> **Task goal**
Please reproduce the records below word for word, every line of them.

> **Source records**
────

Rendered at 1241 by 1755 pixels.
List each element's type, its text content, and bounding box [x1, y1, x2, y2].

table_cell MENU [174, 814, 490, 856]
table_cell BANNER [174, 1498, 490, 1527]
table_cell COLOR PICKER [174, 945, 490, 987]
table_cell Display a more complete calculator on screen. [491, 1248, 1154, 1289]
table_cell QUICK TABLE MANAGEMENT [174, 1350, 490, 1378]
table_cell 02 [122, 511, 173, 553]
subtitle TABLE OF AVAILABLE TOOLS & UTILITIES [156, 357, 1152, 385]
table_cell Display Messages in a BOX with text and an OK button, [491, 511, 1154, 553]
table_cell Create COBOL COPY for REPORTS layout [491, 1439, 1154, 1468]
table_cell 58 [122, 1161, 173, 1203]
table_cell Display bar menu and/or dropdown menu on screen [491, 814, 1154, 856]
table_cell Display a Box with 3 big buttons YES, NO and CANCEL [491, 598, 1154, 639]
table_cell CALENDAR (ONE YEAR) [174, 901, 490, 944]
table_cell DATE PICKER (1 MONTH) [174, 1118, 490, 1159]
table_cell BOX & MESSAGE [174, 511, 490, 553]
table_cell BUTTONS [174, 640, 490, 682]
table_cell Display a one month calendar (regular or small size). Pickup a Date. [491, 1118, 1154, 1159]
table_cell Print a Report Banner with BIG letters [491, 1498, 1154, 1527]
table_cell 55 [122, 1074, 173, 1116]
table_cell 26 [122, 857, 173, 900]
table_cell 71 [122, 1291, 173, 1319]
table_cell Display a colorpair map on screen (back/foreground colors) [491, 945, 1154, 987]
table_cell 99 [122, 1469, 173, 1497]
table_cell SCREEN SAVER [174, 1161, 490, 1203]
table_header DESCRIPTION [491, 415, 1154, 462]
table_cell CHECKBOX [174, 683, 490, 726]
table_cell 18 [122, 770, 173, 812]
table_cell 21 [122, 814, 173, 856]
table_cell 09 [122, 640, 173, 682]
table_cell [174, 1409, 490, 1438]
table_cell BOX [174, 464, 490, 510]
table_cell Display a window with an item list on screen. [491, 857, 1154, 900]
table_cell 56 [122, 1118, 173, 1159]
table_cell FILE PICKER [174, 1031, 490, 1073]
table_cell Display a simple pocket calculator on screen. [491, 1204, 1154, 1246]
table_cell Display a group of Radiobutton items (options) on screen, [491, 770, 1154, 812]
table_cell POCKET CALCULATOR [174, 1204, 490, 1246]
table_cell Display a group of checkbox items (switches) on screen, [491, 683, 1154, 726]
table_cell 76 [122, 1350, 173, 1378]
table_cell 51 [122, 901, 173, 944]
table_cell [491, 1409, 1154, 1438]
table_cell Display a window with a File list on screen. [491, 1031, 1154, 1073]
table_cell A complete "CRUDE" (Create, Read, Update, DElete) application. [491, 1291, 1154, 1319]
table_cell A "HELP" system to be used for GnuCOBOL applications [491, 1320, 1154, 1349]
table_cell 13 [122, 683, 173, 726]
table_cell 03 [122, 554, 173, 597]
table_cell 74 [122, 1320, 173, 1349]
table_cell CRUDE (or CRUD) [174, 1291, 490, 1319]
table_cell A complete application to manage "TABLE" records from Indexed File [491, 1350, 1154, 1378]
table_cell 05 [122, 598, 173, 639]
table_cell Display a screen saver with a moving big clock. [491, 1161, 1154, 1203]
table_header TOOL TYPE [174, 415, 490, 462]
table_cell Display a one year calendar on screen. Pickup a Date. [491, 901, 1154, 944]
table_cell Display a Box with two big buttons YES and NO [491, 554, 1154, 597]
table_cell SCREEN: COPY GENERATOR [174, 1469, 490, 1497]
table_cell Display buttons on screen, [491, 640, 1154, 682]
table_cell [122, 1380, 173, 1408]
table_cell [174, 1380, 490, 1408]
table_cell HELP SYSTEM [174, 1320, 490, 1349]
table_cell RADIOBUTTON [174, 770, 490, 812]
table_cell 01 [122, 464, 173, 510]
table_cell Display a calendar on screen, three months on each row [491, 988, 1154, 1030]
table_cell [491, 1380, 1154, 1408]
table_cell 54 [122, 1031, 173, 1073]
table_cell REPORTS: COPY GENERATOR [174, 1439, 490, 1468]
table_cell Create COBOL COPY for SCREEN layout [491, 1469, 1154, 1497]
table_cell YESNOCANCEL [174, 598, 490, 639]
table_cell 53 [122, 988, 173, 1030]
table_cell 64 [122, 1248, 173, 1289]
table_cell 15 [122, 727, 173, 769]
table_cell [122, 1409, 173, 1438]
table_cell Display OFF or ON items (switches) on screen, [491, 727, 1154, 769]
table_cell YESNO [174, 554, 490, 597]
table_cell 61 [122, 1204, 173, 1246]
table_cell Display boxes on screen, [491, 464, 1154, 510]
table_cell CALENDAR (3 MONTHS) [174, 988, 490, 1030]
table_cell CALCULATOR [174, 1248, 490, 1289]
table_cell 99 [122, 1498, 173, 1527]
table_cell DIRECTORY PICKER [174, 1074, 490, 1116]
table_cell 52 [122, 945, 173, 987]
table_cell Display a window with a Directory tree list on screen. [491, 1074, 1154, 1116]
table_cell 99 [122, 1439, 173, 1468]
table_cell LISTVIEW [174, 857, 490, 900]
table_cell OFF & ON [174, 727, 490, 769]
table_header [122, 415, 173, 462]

────

> **Task solution**
Rendered at 1241 by 1755 pixels.
List each element's type, its text content, and bounding box [x1, y1, x2, y2].

table_cell MENU [174, 814, 490, 856]
table_cell BANNER [174, 1498, 490, 1527]
table_cell COLOR PICKER [174, 945, 490, 987]
table_cell Display a more complete calculator on screen. [491, 1248, 1154, 1289]
table_cell QUICK TABLE MANAGEMENT [174, 1350, 490, 1378]
table_cell 02 [122, 511, 173, 553]
subtitle TABLE OF AVAILABLE TOOLS & UTILITIES [156, 357, 1152, 385]
table_cell Display Messages in a BOX with text and an OK button, [491, 511, 1154, 553]
table_cell Create COBOL COPY for REPORTS layout [491, 1439, 1154, 1468]
table_cell 58 [122, 1161, 173, 1203]
table_cell Display bar menu and/or dropdown menu on screen [491, 814, 1154, 856]
table_cell Display a Box with 3 big buttons YES, NO and CANCEL [491, 598, 1154, 639]
table_cell CALENDAR (ONE YEAR) [174, 901, 490, 944]
table_cell DATE PICKER (1 MONTH) [174, 1118, 490, 1159]
table_cell BOX & MESSAGE [174, 511, 490, 553]
table_cell BUTTONS [174, 640, 490, 682]
table_cell Display a one month calendar (regular or small size). Pickup a Date. [491, 1118, 1154, 1159]
table_cell Print a Report Banner with BIG letters [491, 1498, 1154, 1527]
table_cell 55 [122, 1074, 173, 1116]
table_cell 26 [122, 857, 173, 900]
table_cell 71 [122, 1291, 173, 1319]
table_cell Display a colorpair map on screen (back/foreground colors) [491, 945, 1154, 987]
table_cell 99 [122, 1469, 173, 1497]
table_cell SCREEN SAVER [174, 1161, 490, 1203]
table_header DESCRIPTION [491, 415, 1154, 462]
table_cell CHECKBOX [174, 683, 490, 726]
table_cell 18 [122, 770, 173, 812]
table_cell 21 [122, 814, 173, 856]
table_cell 09 [122, 640, 173, 682]
table_cell [174, 1409, 490, 1438]
table_cell BOX [174, 464, 490, 510]
table_cell Display a window with an item list on screen. [491, 857, 1154, 900]
table_cell 56 [122, 1118, 173, 1159]
table_cell FILE PICKER [174, 1031, 490, 1073]
table_cell Display a simple pocket calculator on screen. [491, 1204, 1154, 1246]
table_cell Display a group of Radiobutton items (options) on screen, [491, 770, 1154, 812]
table_cell POCKET CALCULATOR [174, 1204, 490, 1246]
table_cell Display a group of checkbox items (switches) on screen, [491, 683, 1154, 726]
table_cell 76 [122, 1350, 173, 1378]
table_cell 51 [122, 901, 173, 944]
table_cell [491, 1409, 1154, 1438]
table_cell Display a window with a File list on screen. [491, 1031, 1154, 1073]
table_cell A complete "CRUDE" (Create, Read, Update, DElete) application. [491, 1291, 1154, 1319]
table_cell A "HELP" system to be used for GnuCOBOL applications [491, 1320, 1154, 1349]
table_cell 13 [122, 683, 173, 726]
table_cell 03 [122, 554, 173, 597]
table_cell 74 [122, 1320, 173, 1349]
table_cell CRUDE (or CRUD) [174, 1291, 490, 1319]
table_cell A complete application to manage "TABLE" records from Indexed File [491, 1350, 1154, 1378]
table_cell 05 [122, 598, 173, 639]
table_cell Display a screen saver with a moving big clock. [491, 1161, 1154, 1203]
table_header TOOL TYPE [174, 415, 490, 462]
table_cell Display a one year calendar on screen. Pickup a Date. [491, 901, 1154, 944]
table_cell Display a Box with two big buttons YES and NO [491, 554, 1154, 597]
table_cell SCREEN: COPY GENERATOR [174, 1469, 490, 1497]
table_cell Display buttons on screen, [491, 640, 1154, 682]
table_cell [122, 1380, 173, 1408]
table_cell [174, 1380, 490, 1408]
table_cell HELP SYSTEM [174, 1320, 490, 1349]
table_cell RADIOBUTTON [174, 770, 490, 812]
table_cell 01 [122, 464, 173, 510]
table_cell Display a calendar on screen, three months on each row [491, 988, 1154, 1030]
table_cell [491, 1380, 1154, 1408]
table_cell 54 [122, 1031, 173, 1073]
table_cell REPORTS: COPY GENERATOR [174, 1439, 490, 1468]
table_cell Create COBOL COPY for SCREEN layout [491, 1469, 1154, 1497]
table_cell YESNOCANCEL [174, 598, 490, 639]
table_cell 53 [122, 988, 173, 1030]
table_cell 64 [122, 1248, 173, 1289]
table_cell 15 [122, 727, 173, 769]
table_cell [122, 1409, 173, 1438]
table_cell Display OFF or ON items (switches) on screen, [491, 727, 1154, 769]
table_cell YESNO [174, 554, 490, 597]
table_cell 61 [122, 1204, 173, 1246]
table_cell Display boxes on screen, [491, 464, 1154, 510]
table_cell CALENDAR (3 MONTHS) [174, 988, 490, 1030]
table_cell CALCULATOR [174, 1248, 490, 1289]
table_cell 99 [122, 1498, 173, 1527]
table_cell DIRECTORY PICKER [174, 1074, 490, 1116]
table_cell 52 [122, 945, 173, 987]
table_cell Display a window with a Directory tree list on screen. [491, 1074, 1154, 1116]
table_cell 99 [122, 1439, 173, 1468]
table_cell LISTVIEW [174, 857, 490, 900]
table_cell OFF & ON [174, 727, 490, 769]
table_header [122, 415, 173, 462]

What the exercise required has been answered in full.